— Job item —
Identify all lines of the data containing the string "Xalqaro" and copy them.

Stored dataset items
↓↓↓

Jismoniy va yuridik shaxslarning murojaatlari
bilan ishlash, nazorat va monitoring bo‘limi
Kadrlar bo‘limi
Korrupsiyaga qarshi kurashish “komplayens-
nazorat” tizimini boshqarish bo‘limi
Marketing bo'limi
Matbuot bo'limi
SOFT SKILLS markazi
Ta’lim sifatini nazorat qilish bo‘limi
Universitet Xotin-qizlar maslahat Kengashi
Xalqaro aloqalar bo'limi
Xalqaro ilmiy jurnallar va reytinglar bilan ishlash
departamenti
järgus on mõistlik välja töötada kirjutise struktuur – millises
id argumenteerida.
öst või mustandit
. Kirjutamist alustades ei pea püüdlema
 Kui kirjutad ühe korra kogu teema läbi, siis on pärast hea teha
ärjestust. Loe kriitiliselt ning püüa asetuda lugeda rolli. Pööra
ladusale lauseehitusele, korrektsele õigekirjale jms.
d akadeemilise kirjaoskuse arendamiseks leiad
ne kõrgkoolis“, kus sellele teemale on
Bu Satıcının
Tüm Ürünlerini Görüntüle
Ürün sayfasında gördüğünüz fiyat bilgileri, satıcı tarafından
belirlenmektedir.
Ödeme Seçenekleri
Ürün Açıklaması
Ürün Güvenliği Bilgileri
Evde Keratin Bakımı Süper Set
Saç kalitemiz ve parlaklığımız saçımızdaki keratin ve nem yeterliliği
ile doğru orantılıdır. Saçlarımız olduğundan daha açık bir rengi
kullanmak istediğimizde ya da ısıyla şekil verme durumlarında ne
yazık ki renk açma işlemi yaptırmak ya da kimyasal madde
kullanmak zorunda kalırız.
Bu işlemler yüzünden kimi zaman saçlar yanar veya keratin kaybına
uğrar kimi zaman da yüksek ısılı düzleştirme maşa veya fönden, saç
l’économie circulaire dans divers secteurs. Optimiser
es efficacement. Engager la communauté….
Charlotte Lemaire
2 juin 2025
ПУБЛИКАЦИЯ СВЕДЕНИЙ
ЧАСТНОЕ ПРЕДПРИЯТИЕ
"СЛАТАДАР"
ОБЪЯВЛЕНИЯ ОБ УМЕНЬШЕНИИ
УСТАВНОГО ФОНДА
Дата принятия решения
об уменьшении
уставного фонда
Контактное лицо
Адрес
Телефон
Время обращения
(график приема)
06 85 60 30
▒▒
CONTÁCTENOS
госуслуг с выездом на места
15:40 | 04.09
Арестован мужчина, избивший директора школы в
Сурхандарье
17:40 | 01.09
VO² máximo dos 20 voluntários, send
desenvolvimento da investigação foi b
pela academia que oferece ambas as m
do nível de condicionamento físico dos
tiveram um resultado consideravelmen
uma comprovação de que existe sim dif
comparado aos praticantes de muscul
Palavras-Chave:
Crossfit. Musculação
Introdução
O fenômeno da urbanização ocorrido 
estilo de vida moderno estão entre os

↑↑↑

— Problem solution —
Xalqaro aloqalar bo'limi
Xalqaro ilmiy jurnallar va reytinglar bilan ishlash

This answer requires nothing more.